Fractal Geometry
Module MA5207
This module handbook serves to describe contents, learning outcome, methods and examination type as well as linking to current dates for courses and module examination in the respective sections.
Module version of SS 2012 (current)
There are historic module descriptions of this module. A module description is valid until replaced by a newer one.
Whether the module’s courses are offered during a specific semester is listed in the section Courses, Learning and Teaching Methods and Literature below.
| available module versions | |
|---|---|
| SS 2012 | WS 2011/2 |
Basic Information
MA5207 is a semester module in English language at Master’s level which is offered irregular.
This module description is valid from WS 2010/1 to SS 2013.
| Total workload | Contact hours | Credits (ECTS) |
|---|---|---|
| 90 h | 30 h | 3 CP |
Content, Learning Outcome and Preconditions
Content
Definition of fractal set; Iterated function systems (IFSs) and their properties; Construction of fractals via IFSs; Basic dimension theory; Approximation with fractals; Connection to dynamical systems; Fractal functions and fractal surfaces.
Learning Outcome
After a successful completion of the course, the student is able to construct fractal sets using iterated function systems, to analyze their properties and to derive connections to dynamical systems. In addition, the student is able to generate approximation models using fractal functions and fractal surfaces.
Preconditions
MA1002 Analysis 2, MA1102 Linear Algebra 2
Courses, Learning and Teaching Methods and Literature
Courses and Schedule
| Type | SWS | Title | Lecturer(s) | Dates | Links |
|---|---|---|---|---|---|
| VO | 2 | Fractal Geometry | Massopust, P. |
documents |
Learning and Teaching Methods
lecture, assignments
Media
blackboard
Literature
B. Mandelbrot, The Fractal Geometry of Nature, W. H. Freeman, 1983 (einführend).
M. F. Barnsley, Fractals Everywhere, Morgan Kaufman, 2nd. Ed., 2000 (begleitend).
K. Falconer, Fractal Geometry: Mathematical Foundations and Applications, Wiley, 2nd. Ed., 2003 (begleitend).
P. Massopust, Interpolation and Approximation with Splines and Fractals, Oxford University Press, 2010 (begleitend).
P. Massopust, Fractal Functions, Fractal Surfaces, and Wavelets, Academic Press, 1995 (weiterführend).
M. F. Barnsley, Fractals Everywhere, Morgan Kaufman, 2nd. Ed., 2000 (begleitend).
K. Falconer, Fractal Geometry: Mathematical Foundations and Applications, Wiley, 2nd. Ed., 2003 (begleitend).
P. Massopust, Interpolation and Approximation with Splines and Fractals, Oxford University Press, 2010 (begleitend).

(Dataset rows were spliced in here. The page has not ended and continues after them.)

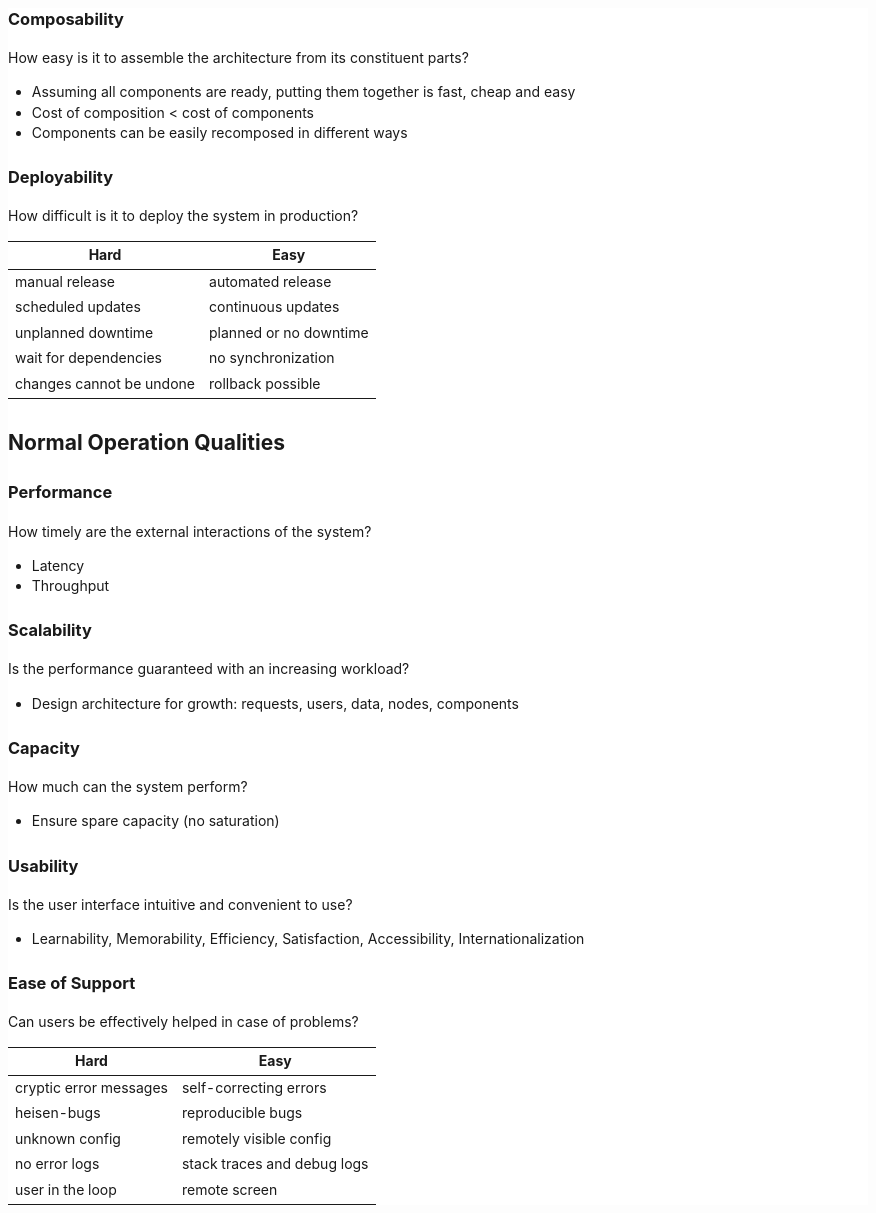 ### Composability
How easy is it to assemble the architecture from its constituent parts?
- Assuming all components are ready, putting them together is fast, cheap and easy
- Cost of composition < cost of components
- Components can be easily recomposed in different ways

### Deployability
How difficult is it to deploy the system in production?

| Hard | Easy |
| --- | --- |
| manual release | automated release |
| scheduled updates | continuous updates |
| unplanned downtime | planned or no downtime |
| wait for dependencies | no synchronization |
| changes cannot be undone | rollback possible |

## Normal Operation Qualities

### Performance
How timely are the external interactions of the system?
- Latency
- Throughput

### Scalability
Is the performance guaranteed with an increasing workload?
- Design architecture for growth: requests, users, data, nodes, components

### Capacity
How much can the system perform?
- Ensure spare capacity (no saturation)

### Usability
Is the user interface intuitive and convenient to use?
- Learnability, Memorability, Efficiency, Satisfaction, Accessibility, Internationalization

### Ease of Support
Can users be effectively helped in case of problems?

| Hard | Easy |
| --- | --- |
| cryptic error messages | self-correcting errors |
| heisen-bugs | reproducible bugs |
| unknown config | remotely visible config |
| no error logs | stack traces and debug logs |
| user in the loop | remote screen |

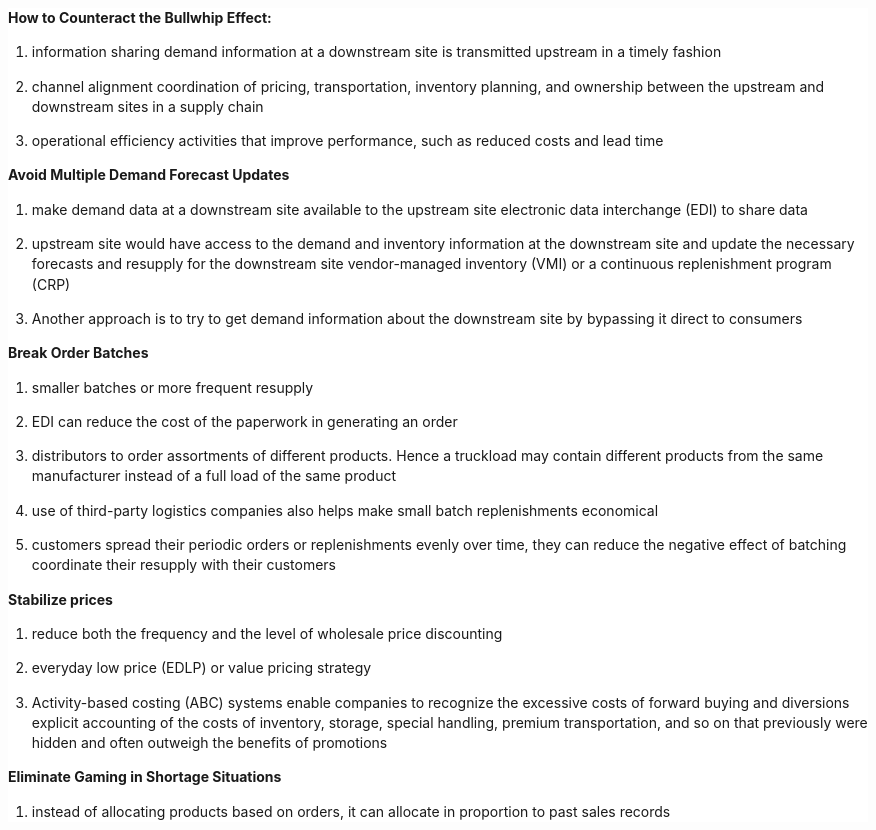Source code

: **How to Counteract the Bullwhip Effect:**

1.  information sharing demand information at a downstream site is
    transmitted upstream in a timely fashion

2.  channel alignment coordination of pricing, transportation, inventory
    planning, and ownership between the upstream and downstream sites in
    a supply chain

3.  operational efficiency activities that improve performance, such as
    reduced costs and lead time

**Avoid Multiple Demand Forecast Updates**

1.  make demand data at a downstream site available to the upstream site
    electronic data interchange (EDI) to share data

2.  upstream site would have access to the demand and inventory
    information at the downstream site and update the necessary
    forecasts and resupply for the downstream site vendor-managed
    inventory (VMI) or a continuous replenishment program (CRP)

3.  Another approach is to try to get demand information about the
    downstream site by bypassing it direct to consumers

**Break Order Batches**

1.  smaller batches or more frequent resupply

2.  EDI can reduce the cost of the paperwork in generating an order

3.  distributors to order assortments of different products. Hence a
    truckload may contain different products from the same manufacturer
    instead of a full load of the same product

4.  use of third-party logistics companies also helps make small batch
    replenishments economical

5.  customers spread their periodic orders or replenishments evenly over
    time, they can reduce the negative effect of batching coordinate
    their resupply with their customers

**Stabilize prices**

1.  reduce both the frequency and the level of wholesale price
    discounting

2.  everyday low price (EDLP) or value pricing strategy

3.  Activity-based costing (ABC) systems enable companies to recognize
    the excessive costs of forward buying and diversions explicit
    accounting of the costs of inventory, storage, special handling,
    premium transportation, and so on that previously were hidden and
    often outweigh the benefits of promotions

**Eliminate Gaming in Shortage Situations**

1.  instead of allocating products based on orders, it can allocate in
    proportion to past sales records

P. Massopust, Fractal Functions, Fractal Surfaces, and Wavelets, Academic Press, 1995 (weiterführend).
Module Exam
Description of exams and course work
The module examination is based on a 30-minute oral exam. Students are able to construct fractal sets using iterated function systems, to analyze their properties and to derive connections to dynamical systems. In addition, students are able to generate approximation models using fractal functions and fractal surfaces.
Exam Repetition
The exam may be repeated at the end of the semester.